How to rebuild social capital

  Fukuyama uses fluent writing and various examples to illustrate that the development of capitalism both promotes and hurts moral behavior. Fukuyama believes that social capital is not a public product, it is created by selfish individuals out of long-term interests, although it is not a public product, it is full of externalities (with many beneficial spillover effects on the wider society).
  Social capital is not only created by the private sector, the government (public sector) can also create social capital. Fukuyama used “enemy and friend” to describe the relationship between the government and social capital. For example, the education system plays an undeniably important role in creating social capital. But Fukuyama also pointed out that the government will also be the biggest destroyer of social capital.
  Fukuyama pointed out in the last part that the “Great Rupture” is not a unique phenomenon since the 1960s. There have been many “big breaks” in history. How to solve the problem of “big break”? The book mentions possible answers in two directions:
  the first is a bottom-up solution. Old forms of cooperation are broken, and people adapt their cooperation to the situation.
  The second is a top-down approach. The government can intervene in this process, providing incentives for cultivating new social capital.
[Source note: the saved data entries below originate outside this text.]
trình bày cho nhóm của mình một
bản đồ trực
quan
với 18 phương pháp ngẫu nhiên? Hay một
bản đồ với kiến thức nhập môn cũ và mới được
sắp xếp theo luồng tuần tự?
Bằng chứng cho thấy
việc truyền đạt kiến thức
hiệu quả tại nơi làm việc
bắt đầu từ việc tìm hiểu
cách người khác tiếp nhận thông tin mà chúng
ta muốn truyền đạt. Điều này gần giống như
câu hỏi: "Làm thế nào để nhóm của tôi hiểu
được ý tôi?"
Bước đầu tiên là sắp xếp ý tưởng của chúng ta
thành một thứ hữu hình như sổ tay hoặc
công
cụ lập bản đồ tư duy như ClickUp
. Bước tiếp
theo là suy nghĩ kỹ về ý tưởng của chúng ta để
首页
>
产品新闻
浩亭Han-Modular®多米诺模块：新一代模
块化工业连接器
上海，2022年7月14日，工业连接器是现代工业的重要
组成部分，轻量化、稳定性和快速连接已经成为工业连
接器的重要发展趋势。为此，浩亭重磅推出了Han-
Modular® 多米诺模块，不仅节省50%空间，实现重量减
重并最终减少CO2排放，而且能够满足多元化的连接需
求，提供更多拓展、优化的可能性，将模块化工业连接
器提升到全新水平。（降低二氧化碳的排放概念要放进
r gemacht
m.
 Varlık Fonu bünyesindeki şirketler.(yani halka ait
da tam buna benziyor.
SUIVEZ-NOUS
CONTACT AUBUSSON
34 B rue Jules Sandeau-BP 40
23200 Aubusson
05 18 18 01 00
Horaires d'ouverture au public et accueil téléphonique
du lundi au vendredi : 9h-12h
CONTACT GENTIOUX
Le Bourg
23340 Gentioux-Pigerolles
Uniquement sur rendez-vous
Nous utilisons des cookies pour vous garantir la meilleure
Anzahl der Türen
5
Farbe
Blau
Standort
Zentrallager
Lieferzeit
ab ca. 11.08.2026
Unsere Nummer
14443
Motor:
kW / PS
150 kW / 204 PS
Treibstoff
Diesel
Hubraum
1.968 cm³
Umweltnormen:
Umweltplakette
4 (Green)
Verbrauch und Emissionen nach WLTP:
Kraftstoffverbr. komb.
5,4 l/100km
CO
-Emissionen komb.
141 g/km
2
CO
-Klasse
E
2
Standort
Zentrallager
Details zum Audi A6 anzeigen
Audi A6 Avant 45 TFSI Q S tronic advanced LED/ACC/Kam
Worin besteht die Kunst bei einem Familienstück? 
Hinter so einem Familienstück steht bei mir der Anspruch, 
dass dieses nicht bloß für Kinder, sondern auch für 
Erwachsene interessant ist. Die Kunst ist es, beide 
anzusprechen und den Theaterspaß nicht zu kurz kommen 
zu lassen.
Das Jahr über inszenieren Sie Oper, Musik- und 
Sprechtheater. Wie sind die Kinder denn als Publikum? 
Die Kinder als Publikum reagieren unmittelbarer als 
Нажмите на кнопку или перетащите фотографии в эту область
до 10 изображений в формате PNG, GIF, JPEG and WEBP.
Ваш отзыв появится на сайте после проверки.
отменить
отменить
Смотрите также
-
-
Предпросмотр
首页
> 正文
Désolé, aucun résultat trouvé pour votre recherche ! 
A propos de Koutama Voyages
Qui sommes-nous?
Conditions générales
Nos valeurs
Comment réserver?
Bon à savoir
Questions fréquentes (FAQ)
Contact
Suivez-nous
  In fact, such bottom-up programs did happen. In the introduction, Teacher Liu Yu mentioned that after the 1990s in the United States, with the rise of the Internet, people formed intensive associations in new ways. Social capital is not declining, but transforming.
  After reading this book, I can’t help but think, what is the essence of individualism? In the end is “egoism”, or to understand others as a “self”, that is, “humanism”. If it is the latter, the rise of individualism is actually not contrary to the development of social capital, but will promote the development of social capital.